§ **WORK REQUIRED**
Only the opening lines of the listing, through the one with "and Cyprus with", are to be retyped, each exactly as it stands.

### SUPPLIED RECORDS ###

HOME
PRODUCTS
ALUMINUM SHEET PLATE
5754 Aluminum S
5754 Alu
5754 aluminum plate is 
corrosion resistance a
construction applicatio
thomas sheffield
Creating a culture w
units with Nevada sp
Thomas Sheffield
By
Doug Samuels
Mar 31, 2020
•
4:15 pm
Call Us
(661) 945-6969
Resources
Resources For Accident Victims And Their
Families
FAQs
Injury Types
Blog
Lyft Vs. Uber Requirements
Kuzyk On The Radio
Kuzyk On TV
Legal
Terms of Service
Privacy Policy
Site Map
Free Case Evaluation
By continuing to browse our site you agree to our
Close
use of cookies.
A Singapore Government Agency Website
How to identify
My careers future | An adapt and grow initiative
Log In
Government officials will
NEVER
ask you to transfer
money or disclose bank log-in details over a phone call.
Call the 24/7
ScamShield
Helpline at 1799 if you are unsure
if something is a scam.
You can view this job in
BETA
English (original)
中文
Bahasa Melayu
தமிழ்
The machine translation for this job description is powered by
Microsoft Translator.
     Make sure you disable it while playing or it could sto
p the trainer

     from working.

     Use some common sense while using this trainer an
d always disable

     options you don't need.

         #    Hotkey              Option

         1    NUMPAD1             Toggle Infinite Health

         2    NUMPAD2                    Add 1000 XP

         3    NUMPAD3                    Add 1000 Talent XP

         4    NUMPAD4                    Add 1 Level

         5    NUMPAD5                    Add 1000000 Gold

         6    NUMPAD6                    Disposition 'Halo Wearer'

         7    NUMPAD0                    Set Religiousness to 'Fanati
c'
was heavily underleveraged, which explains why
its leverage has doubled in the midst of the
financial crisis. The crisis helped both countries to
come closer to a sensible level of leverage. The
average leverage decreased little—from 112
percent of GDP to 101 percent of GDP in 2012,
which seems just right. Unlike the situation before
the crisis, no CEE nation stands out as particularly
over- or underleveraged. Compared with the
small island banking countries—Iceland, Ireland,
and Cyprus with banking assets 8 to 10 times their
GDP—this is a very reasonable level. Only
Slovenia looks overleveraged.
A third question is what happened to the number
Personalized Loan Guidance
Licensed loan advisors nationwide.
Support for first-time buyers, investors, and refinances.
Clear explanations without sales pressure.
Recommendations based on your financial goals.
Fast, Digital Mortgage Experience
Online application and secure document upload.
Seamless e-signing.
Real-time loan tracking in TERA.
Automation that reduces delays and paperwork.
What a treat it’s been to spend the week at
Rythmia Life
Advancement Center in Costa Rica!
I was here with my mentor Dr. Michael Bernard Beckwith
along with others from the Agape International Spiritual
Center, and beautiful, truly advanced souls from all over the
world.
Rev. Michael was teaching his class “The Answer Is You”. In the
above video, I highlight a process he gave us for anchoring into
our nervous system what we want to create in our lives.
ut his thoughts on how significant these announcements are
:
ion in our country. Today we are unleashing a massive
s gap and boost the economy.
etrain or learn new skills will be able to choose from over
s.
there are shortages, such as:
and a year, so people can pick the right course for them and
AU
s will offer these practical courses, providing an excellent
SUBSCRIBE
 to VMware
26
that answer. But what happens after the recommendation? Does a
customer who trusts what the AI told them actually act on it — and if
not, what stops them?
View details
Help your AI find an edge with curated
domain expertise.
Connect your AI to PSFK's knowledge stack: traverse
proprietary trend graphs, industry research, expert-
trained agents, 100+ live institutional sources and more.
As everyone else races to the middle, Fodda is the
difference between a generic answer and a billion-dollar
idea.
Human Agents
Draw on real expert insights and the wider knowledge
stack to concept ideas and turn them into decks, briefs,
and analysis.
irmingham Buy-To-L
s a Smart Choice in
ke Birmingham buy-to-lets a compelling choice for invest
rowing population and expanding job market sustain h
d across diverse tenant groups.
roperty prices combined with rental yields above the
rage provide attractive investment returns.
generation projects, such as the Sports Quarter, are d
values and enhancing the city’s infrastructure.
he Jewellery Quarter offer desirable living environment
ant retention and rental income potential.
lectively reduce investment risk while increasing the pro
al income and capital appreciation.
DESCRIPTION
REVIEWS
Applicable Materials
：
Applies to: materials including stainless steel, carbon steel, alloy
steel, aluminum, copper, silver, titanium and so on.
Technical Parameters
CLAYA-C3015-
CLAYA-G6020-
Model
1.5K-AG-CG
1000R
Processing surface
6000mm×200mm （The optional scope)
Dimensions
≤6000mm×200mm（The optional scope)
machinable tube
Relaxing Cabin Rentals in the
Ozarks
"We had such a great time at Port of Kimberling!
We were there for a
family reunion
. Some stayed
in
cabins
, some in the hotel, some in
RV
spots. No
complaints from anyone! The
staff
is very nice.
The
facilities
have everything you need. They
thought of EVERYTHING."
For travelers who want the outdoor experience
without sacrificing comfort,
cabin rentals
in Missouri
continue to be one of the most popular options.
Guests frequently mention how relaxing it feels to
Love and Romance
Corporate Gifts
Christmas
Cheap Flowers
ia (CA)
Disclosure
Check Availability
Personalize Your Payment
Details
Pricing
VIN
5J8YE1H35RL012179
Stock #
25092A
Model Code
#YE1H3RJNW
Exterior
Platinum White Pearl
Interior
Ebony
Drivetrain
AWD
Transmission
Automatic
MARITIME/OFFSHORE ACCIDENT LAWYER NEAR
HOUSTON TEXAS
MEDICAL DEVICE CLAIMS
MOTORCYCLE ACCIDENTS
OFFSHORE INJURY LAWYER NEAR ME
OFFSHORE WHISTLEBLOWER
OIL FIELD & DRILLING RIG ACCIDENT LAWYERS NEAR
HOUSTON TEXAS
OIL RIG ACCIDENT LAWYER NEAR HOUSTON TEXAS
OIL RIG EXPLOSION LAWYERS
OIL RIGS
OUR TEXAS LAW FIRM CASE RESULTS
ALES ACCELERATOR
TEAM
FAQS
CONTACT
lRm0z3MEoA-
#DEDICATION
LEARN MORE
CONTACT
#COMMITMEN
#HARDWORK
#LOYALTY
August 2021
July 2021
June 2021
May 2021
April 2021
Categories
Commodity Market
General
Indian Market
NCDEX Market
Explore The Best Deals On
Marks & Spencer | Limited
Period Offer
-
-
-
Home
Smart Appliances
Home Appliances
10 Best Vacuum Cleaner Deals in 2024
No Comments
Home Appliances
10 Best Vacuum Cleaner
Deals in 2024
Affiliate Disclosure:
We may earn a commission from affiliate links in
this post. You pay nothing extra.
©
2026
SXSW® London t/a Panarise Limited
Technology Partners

###

§ **RESPONSE TO THE EXERCISE**
HOME
PRODUCTS
ALUMINUM SHEET PLATE
5754 Aluminum S
5754 Alu
5754 aluminum plate is 
corrosion resistance a
construction applicatio
thomas sheffield
Creating a culture w
units with Nevada sp
Thomas Sheffield
By
Doug Samuels
Mar 31, 2020
•
4:15 pm
Call Us
(661) 945-6969
Resources
Resources For Accident Victims And Their
Families
FAQs
Injury Types
Blog
Lyft Vs. Uber Requirements
Kuzyk On The Radio
Kuzyk On TV
Legal
Terms of Service
Privacy Policy
Site Map
Free Case Evaluation
By continuing to browse our site you agree to our
Close
use of cookies.
A Singapore Government Agency Website
How to identify
My careers future | An adapt and grow initiative
Log In
Government officials will
NEVER
ask you to transfer
money or disclose bank log-in details over a phone call.
Call the 24/7
ScamShield
Helpline at 1799 if you are unsure
if something is a scam.
You can view this job in
BETA
English (original)
中文
Bahasa Melayu
தமிழ்
The machine translation for this job description is powered by
Microsoft Translator.
     Make sure you disable it while playing or it could sto
p the trainer

     from working.

     Use some common sense while using this trainer an
d always disable

     options you don't need.

         #    Hotkey              Option

         1    NUMPAD1             Toggle Infinite Health

         2    NUMPAD2                    Add 1000 XP

         3    NUMPAD3                    Add 1000 Talent XP

         4    NUMPAD4                    Add 1 Level

         5    NUMPAD5                    Add 1000000 Gold

         6    NUMPAD6                    Disposition 'Halo Wearer'

         7    NUMPAD0                    Set Religiousness to 'Fanati
c'
was heavily underleveraged, which explains why
its leverage has doubled in the midst of the
financial crisis. The crisis helped both countries to
come closer to a sensible level of leverage. The
average leverage decreased little—from 112
percent of GDP to 101 percent of GDP in 2012,
which seems just right. Unlike the situation before
the crisis, no CEE nation stands out as particularly
over- or underleveraged. Compared with the
small island banking countries—Iceland, Ireland,
and Cyprus with banking assets 8 to 10 times their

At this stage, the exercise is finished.